**PROBLEM DESCRIPTION**
Can you carry on the piece about fashion trends heading into 2020, picking up right after its final sentence?

Will 2020 see an even bigger trend towards nostalgia and revivals? It’s definitely happening in the entertainment industry, with the cast of Friends said to be filming some kind of comeback next year.
This dress is not real.
In a surreal twist, digital dresses are now for sale. They can’t exist in the physical world, but that doesn’t mean they can’t be made online.
Equally surreal are the virtual influencers who are starting to score big brand deals. These influencers have millions of followers and very active accounts, but their looks are computer-generated and their lives are fictitious.
This strange mix of physical and digital and real and fake is set to have an even more mind boggling impact in 2020.
Looking at the digital performance of fashion brands in Q4 2019 in our quarterly Brandwatch Index, we’re able to see how the big names stacked up against each other using metrics like social and web visibility, sentiment, follower growth, and search visibility.

**COLLECTED DATA**

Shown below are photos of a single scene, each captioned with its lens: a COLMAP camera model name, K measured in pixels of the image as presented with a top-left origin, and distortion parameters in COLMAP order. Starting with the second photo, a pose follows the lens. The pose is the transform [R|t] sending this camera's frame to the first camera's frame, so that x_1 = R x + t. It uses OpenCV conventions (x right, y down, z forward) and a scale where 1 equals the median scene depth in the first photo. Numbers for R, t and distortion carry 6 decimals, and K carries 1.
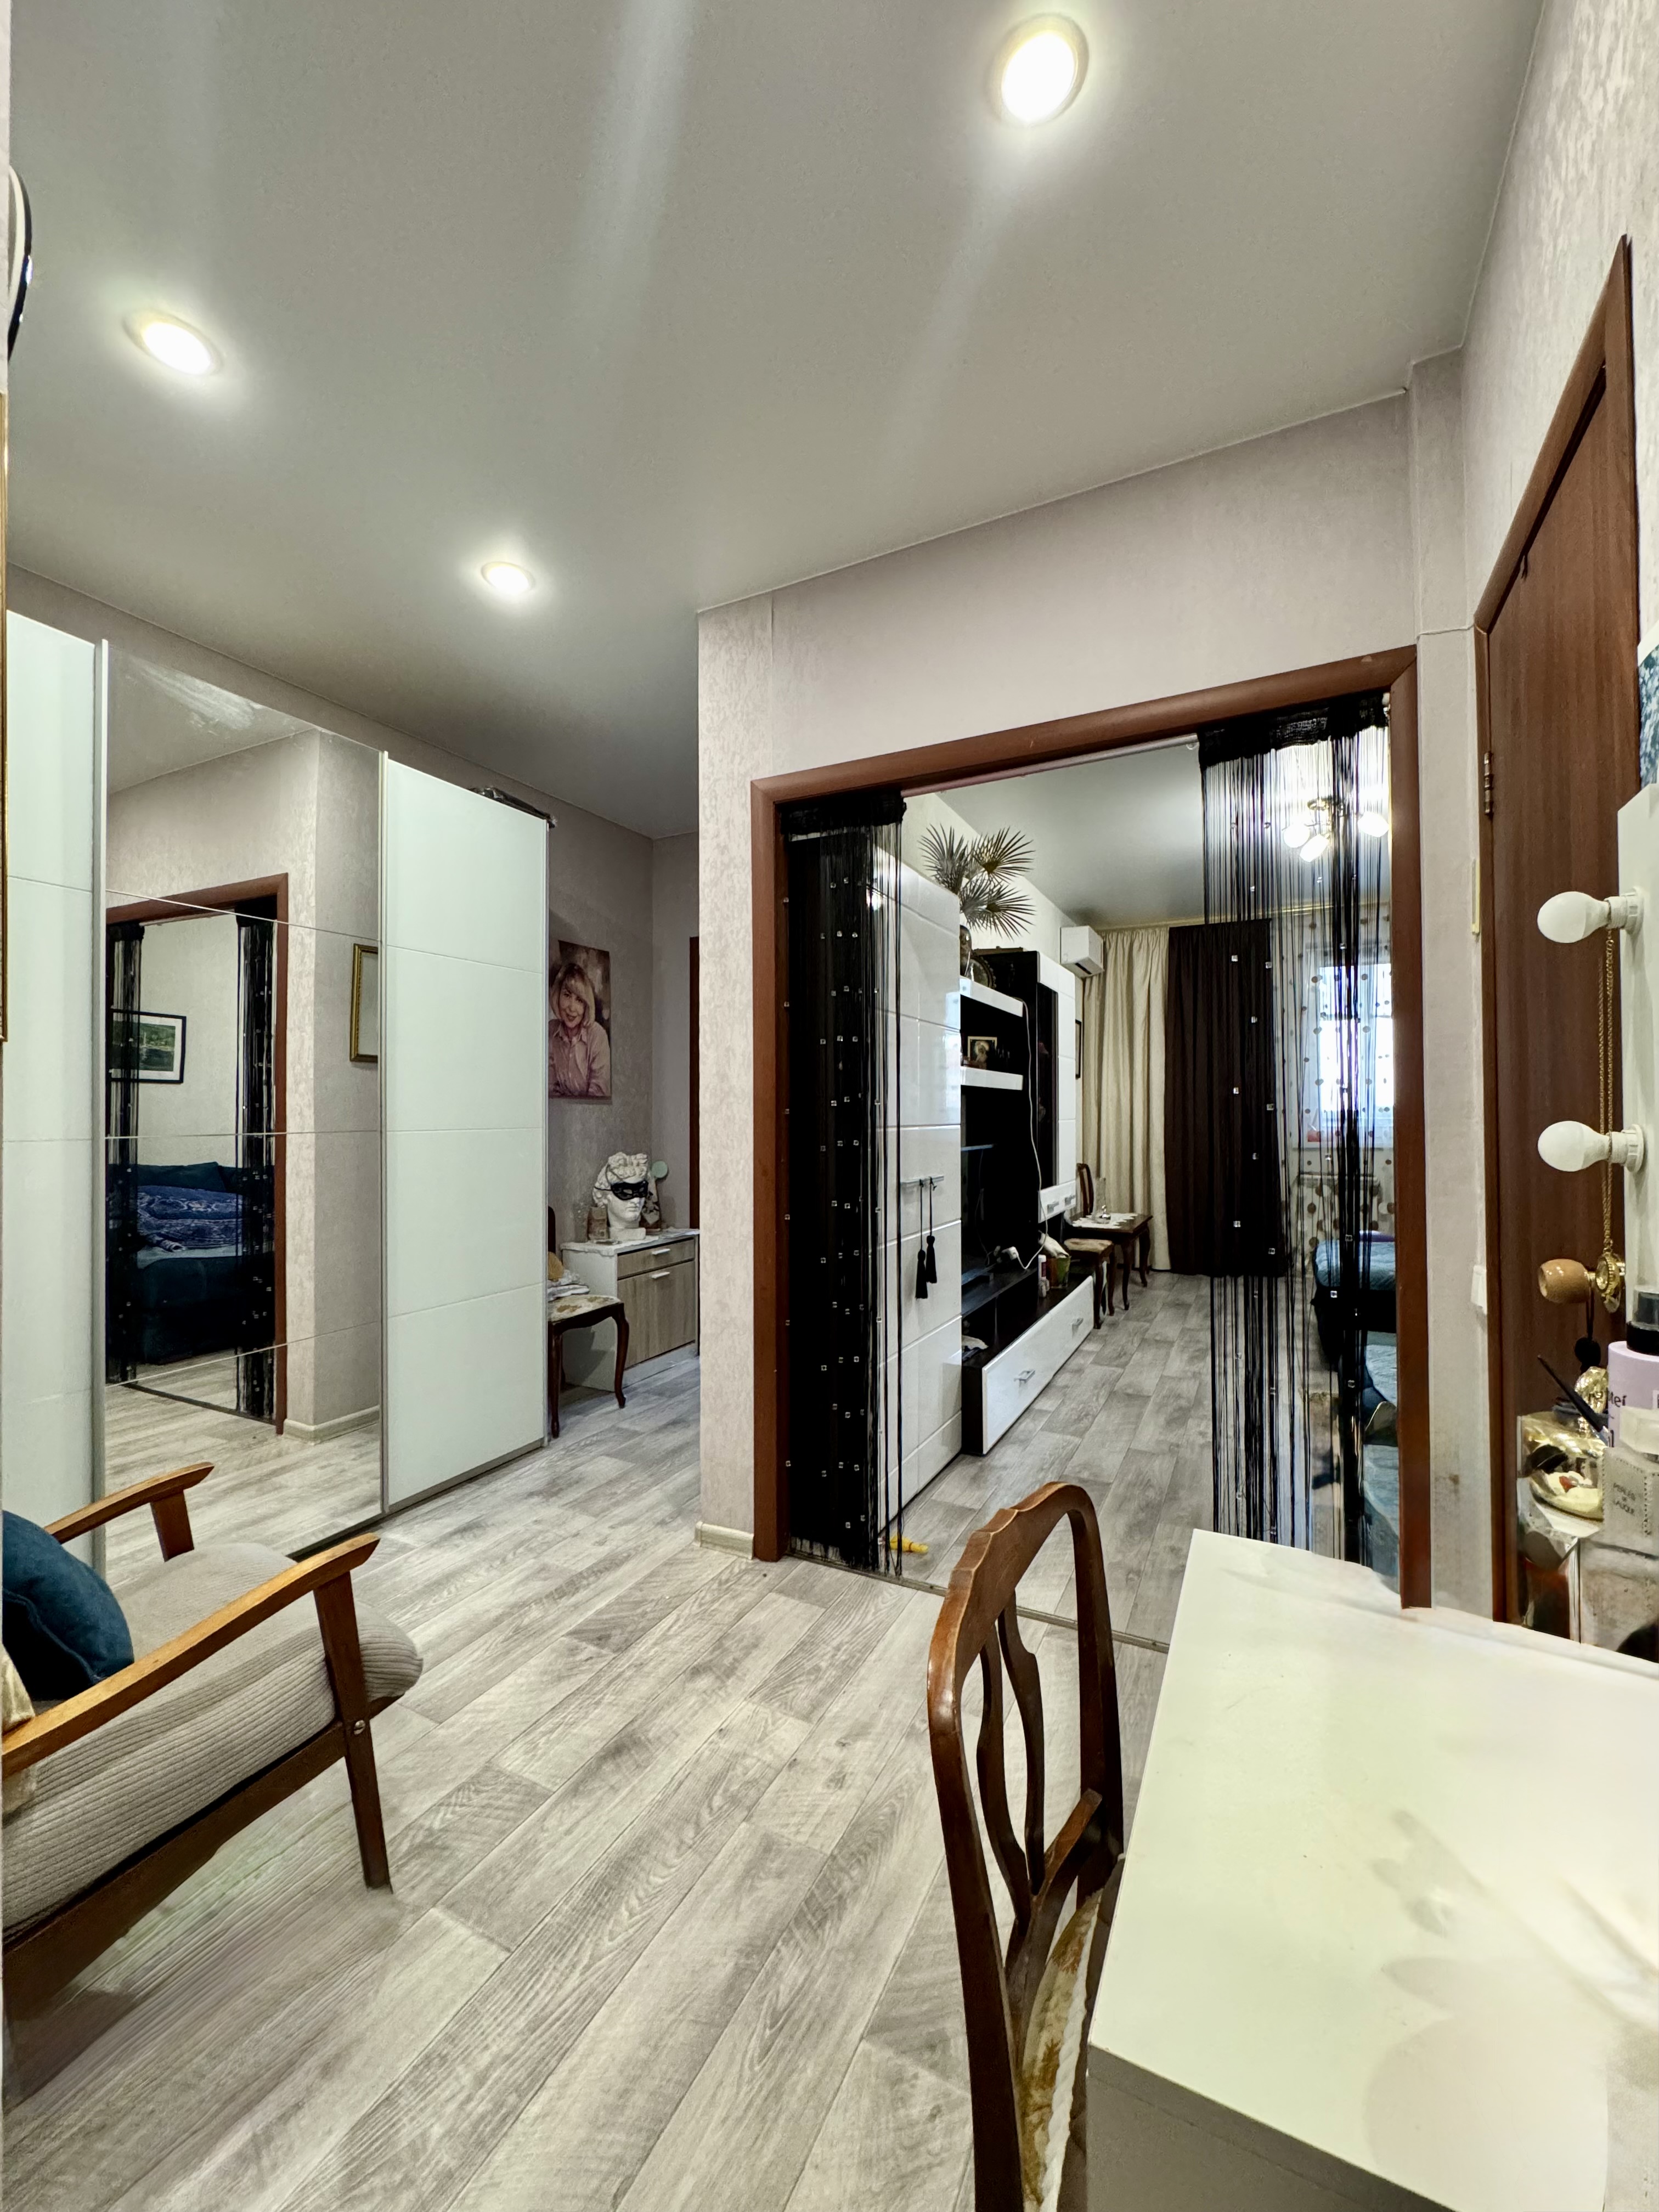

**RESULT FOR THIS EXERCISE**
Nike came out on top.
Nike stands head and shoulders above other apparel brands when it comes to social, web, and search visbility.
Meanwhile, Gucci and Hermes do very well for these metrics in the luxury fashion list.
What do they have in common? They’ve all made brave choices when it comes to influencer marketing in recent years (as we’ve seen above, and previously with Nike’s choice of Colin Kaepernick as a brand ambassador). In the competitive world of fashion brands, this seems to be the way to stay visible as we head into 2020.